__Prompt A__
In the passage on enhanced field-of-view generation below, how does the system interact with the user?
__Prompt B__
From the passage on enhanced field-of-view generation below, reproduce word for word the part that opens with the words containing "In some embodiments, the enhanced FoV" and closes with "the system 100.".
__Prompt C__
Translate this sentence from the passage on enhanced field-of-view generation below into Spanish: "The I/O devices 104 may allow a user to exchange data with the enhanced FoV generation device 101 and the AGV 105."

In some embodiments, the enhanced FoV generation device 101 may include one or more processors 102 and a computer-readable medium 103 (for example, a memory). The computer-readable storage medium 103 may store instructions that, when executed by the one or more processors 102, cause the one or more processors 102 to identify the one or more entities corresponding to each of the perception data for the region of interest and generate the enhanced FoV for the AGV 105, in accordance with aspects of the present disclosure. The computer-readable storage medium 103 may also store various data (for example, on-road visual data and road-side visual data from at least one of proximal vehicles and proximal infrastructures, global path of the AGV 105, local path plan of the AGV 105, the set of regions of interest, and the like) that may be captured, processed, and/or required by the system 100.

The system 100 may further include I/O devices 104. The I/O devices 104 may allow a user to exchange data with the enhanced FoV generation device 101 and the AGV 105. The system 100 may interact with the user via a user interface (UI) accessible via the I/O devices 104. The system 100 may also include one or more external devices 106. In some embodiments, the enhanced field of view (FoV) generation device 101 may interact with the one or more external devices 106 over a communication network 107 for sending or receiving various data. The external devices 106 may include, but may not be limited to, a remote server, a plurality of sensors, a digital device, or another computing system. It may be noted that the external devices 106 may be fixed on the proximal vehicles and the proximal infrastructures and communicatively coupled with the AGV 105 via the communication network 107.

__Provided information__

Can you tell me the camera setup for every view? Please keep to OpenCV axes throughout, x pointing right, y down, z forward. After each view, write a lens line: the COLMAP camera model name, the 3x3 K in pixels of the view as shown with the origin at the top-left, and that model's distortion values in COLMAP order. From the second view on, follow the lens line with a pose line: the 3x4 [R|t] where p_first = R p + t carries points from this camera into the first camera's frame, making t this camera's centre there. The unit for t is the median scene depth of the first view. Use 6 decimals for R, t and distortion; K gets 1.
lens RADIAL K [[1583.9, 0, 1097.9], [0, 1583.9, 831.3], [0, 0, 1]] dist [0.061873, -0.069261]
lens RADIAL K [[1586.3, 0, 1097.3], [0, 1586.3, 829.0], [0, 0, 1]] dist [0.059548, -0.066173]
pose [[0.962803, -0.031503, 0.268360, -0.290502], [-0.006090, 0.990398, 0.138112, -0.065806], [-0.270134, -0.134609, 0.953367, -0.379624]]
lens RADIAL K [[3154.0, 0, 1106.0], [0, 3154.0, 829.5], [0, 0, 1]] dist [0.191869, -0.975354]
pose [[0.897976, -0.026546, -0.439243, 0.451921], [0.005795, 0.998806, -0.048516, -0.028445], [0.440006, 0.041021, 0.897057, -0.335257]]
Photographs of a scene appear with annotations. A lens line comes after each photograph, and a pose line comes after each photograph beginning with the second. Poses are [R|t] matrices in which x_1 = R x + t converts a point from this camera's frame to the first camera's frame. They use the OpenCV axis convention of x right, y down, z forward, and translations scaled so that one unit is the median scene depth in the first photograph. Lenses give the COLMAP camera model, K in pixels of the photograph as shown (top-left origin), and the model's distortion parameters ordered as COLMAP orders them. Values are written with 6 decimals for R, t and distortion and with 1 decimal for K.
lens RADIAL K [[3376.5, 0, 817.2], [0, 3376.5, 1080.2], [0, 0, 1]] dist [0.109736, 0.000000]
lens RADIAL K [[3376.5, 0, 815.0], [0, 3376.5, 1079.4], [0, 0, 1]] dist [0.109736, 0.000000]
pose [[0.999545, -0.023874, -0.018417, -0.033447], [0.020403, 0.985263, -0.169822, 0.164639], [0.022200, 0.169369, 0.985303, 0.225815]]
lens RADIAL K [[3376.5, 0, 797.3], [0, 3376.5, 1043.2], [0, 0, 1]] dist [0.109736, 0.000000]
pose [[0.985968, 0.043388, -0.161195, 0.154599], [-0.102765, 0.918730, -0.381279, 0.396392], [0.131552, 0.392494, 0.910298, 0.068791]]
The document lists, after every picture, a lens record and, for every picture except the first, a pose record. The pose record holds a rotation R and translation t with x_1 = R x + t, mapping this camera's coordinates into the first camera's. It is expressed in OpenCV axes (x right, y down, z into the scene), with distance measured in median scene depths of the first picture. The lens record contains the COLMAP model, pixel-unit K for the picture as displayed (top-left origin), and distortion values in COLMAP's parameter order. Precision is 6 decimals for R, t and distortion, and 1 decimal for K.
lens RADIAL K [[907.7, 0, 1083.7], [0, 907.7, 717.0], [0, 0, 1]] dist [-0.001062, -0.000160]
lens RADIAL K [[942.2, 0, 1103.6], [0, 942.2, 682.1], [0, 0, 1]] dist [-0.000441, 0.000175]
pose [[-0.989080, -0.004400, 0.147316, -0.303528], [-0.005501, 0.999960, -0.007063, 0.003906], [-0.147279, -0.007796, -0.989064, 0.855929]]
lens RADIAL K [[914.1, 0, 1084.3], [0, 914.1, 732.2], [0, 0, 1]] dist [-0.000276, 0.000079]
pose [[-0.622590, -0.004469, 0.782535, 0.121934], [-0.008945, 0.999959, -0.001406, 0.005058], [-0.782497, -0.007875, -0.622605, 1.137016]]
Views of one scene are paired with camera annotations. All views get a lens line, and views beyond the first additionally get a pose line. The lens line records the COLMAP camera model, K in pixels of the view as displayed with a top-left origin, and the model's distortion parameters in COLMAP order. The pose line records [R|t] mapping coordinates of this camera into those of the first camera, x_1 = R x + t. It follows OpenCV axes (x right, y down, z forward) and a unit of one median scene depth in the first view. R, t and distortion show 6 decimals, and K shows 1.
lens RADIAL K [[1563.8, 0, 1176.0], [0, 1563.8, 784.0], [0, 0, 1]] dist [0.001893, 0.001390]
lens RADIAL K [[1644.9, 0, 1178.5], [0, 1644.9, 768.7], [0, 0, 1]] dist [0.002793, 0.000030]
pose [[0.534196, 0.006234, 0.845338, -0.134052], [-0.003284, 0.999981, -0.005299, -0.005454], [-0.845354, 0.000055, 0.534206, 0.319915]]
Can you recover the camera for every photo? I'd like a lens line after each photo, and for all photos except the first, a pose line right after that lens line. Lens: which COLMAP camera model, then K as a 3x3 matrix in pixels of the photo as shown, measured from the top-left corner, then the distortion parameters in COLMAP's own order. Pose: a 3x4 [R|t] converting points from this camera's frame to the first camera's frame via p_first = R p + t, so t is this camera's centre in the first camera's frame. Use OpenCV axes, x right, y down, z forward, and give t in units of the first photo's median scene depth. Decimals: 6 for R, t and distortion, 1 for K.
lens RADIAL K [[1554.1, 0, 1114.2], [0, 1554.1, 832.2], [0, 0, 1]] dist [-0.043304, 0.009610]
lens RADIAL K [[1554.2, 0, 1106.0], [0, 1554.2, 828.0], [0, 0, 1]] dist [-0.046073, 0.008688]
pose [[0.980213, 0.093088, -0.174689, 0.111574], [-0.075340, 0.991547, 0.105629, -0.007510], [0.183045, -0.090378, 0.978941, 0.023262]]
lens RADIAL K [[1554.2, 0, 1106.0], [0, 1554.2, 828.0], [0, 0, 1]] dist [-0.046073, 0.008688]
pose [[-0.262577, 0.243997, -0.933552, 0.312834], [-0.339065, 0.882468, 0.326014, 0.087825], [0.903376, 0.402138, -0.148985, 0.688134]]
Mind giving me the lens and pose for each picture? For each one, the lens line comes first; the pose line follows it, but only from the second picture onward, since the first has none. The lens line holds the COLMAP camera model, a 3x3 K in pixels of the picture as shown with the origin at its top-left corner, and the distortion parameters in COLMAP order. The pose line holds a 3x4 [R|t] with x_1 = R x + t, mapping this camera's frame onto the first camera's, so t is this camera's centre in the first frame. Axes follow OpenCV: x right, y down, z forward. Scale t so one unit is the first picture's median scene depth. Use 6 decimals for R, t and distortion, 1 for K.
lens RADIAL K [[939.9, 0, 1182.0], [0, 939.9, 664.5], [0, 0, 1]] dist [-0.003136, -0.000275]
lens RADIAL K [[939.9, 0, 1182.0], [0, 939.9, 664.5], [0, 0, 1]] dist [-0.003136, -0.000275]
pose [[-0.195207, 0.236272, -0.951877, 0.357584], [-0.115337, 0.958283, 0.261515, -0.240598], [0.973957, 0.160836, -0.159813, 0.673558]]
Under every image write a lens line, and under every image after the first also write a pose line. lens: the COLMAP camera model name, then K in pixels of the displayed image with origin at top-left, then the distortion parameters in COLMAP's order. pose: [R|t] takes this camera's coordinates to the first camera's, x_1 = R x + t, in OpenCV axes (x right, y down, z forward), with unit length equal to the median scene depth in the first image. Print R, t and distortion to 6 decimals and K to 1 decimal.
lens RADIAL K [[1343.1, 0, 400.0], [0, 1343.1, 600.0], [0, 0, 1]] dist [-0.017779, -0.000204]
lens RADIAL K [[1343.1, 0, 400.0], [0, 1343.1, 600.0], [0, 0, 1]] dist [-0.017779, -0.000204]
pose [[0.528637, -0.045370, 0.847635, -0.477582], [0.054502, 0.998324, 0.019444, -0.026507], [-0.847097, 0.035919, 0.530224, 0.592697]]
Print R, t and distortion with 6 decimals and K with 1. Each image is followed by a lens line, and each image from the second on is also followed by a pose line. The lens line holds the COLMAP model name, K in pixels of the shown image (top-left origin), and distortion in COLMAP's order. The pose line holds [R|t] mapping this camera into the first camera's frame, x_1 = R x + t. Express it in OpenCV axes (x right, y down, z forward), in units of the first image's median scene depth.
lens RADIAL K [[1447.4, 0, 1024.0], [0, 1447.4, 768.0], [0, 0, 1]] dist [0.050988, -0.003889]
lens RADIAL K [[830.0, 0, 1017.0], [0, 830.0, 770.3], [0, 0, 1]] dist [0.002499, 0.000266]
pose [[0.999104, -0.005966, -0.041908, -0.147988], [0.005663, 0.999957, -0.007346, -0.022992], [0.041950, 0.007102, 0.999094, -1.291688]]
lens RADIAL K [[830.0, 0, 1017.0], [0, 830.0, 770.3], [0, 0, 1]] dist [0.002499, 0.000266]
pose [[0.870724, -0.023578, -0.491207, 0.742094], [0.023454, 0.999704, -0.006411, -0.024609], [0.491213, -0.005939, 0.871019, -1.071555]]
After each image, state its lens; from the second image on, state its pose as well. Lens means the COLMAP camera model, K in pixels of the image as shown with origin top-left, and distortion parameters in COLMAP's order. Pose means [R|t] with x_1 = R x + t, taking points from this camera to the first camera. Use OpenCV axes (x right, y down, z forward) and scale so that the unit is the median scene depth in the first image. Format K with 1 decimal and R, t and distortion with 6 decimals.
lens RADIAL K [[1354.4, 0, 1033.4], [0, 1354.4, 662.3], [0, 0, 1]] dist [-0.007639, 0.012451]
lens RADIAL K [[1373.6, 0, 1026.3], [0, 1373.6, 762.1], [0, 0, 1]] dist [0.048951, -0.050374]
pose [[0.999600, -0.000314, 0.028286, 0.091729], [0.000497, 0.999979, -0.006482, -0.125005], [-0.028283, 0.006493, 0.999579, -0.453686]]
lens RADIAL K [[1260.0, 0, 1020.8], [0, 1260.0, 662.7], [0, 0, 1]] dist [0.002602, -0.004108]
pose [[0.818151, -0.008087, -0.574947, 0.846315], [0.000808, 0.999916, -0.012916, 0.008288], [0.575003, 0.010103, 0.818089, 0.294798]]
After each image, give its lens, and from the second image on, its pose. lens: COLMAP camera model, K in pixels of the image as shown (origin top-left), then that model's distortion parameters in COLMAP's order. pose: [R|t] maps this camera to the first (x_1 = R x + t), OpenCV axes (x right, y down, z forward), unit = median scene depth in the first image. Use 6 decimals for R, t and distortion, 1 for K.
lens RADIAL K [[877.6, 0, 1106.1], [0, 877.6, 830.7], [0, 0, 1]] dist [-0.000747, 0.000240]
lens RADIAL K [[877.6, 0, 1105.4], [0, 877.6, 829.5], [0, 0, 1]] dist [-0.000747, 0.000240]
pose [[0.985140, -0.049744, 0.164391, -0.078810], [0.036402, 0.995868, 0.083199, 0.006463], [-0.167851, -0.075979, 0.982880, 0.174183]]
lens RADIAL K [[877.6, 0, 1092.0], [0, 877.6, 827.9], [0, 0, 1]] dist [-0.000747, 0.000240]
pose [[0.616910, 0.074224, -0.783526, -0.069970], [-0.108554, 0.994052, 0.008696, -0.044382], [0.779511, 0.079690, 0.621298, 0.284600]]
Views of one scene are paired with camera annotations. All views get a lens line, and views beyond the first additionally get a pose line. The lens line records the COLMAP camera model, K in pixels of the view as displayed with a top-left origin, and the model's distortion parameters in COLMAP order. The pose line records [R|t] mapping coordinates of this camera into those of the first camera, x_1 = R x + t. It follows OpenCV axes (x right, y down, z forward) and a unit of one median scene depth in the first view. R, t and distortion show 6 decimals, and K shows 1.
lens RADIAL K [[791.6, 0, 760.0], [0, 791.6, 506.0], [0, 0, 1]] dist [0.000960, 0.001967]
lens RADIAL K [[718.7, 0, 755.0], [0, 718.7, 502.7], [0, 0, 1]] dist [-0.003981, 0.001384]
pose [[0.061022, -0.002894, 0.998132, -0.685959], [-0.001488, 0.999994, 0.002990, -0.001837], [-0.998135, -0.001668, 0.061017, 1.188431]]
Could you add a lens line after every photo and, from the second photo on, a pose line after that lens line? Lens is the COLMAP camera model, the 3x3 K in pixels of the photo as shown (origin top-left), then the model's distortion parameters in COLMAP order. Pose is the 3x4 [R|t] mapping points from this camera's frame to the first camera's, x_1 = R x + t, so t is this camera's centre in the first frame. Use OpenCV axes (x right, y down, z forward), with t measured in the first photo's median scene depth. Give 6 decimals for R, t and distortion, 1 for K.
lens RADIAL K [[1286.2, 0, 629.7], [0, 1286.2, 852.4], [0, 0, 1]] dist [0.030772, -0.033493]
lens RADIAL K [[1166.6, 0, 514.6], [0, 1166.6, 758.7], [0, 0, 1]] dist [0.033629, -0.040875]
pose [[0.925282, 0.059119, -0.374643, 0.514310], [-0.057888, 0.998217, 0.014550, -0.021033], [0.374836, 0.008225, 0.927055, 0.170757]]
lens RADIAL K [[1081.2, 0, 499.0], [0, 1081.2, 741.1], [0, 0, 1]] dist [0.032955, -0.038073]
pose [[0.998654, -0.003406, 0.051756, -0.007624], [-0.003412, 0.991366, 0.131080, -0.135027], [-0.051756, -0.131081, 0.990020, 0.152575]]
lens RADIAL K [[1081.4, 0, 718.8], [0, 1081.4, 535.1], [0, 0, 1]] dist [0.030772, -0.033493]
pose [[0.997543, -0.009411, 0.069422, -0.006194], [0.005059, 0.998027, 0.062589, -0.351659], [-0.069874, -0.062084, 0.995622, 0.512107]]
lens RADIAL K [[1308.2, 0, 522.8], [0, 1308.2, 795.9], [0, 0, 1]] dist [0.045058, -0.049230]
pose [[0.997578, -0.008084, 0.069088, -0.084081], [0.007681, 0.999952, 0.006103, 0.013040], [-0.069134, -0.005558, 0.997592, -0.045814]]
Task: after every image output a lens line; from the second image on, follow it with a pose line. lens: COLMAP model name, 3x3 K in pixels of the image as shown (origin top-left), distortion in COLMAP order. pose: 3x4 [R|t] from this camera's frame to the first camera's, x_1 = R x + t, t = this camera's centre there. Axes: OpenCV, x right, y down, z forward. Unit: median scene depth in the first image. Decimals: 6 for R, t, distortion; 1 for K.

__Task answer A__
It interacts with the user via a user interface (UI) accessible via the I/O devices 104.

__Task answer B__
In some embodiments, the enhanced FoV generation device 101 may include one or more processors 102 and a computer-readable medium 103 (for example, a memory). The computer-readable storage medium 103 may store instructions that, when executed by the one or more processors 102, cause the one or more processors 102 to identify the one or more entities corresponding to each of the perception data for the region of interest and generate the enhanced FoV for the AGV 105, in accordance with aspects of the present disclosure. The computer-readable storage medium 103 may also store various data (for example, on-road visual data and road-side visual data from at least one of proximal vehicles and proximal infrastructures, global path of the AGV 105, local path plan of the AGV 105, the set of regions of interest, and the like) that may be captured, processed, and/or required by the system 100.

__Task answer C__
Los dispositivos de E/S 104 pueden permitir que un usuario intercambie datos con el dispositivo de generación de FoV mejorado 101 y el AGV 105.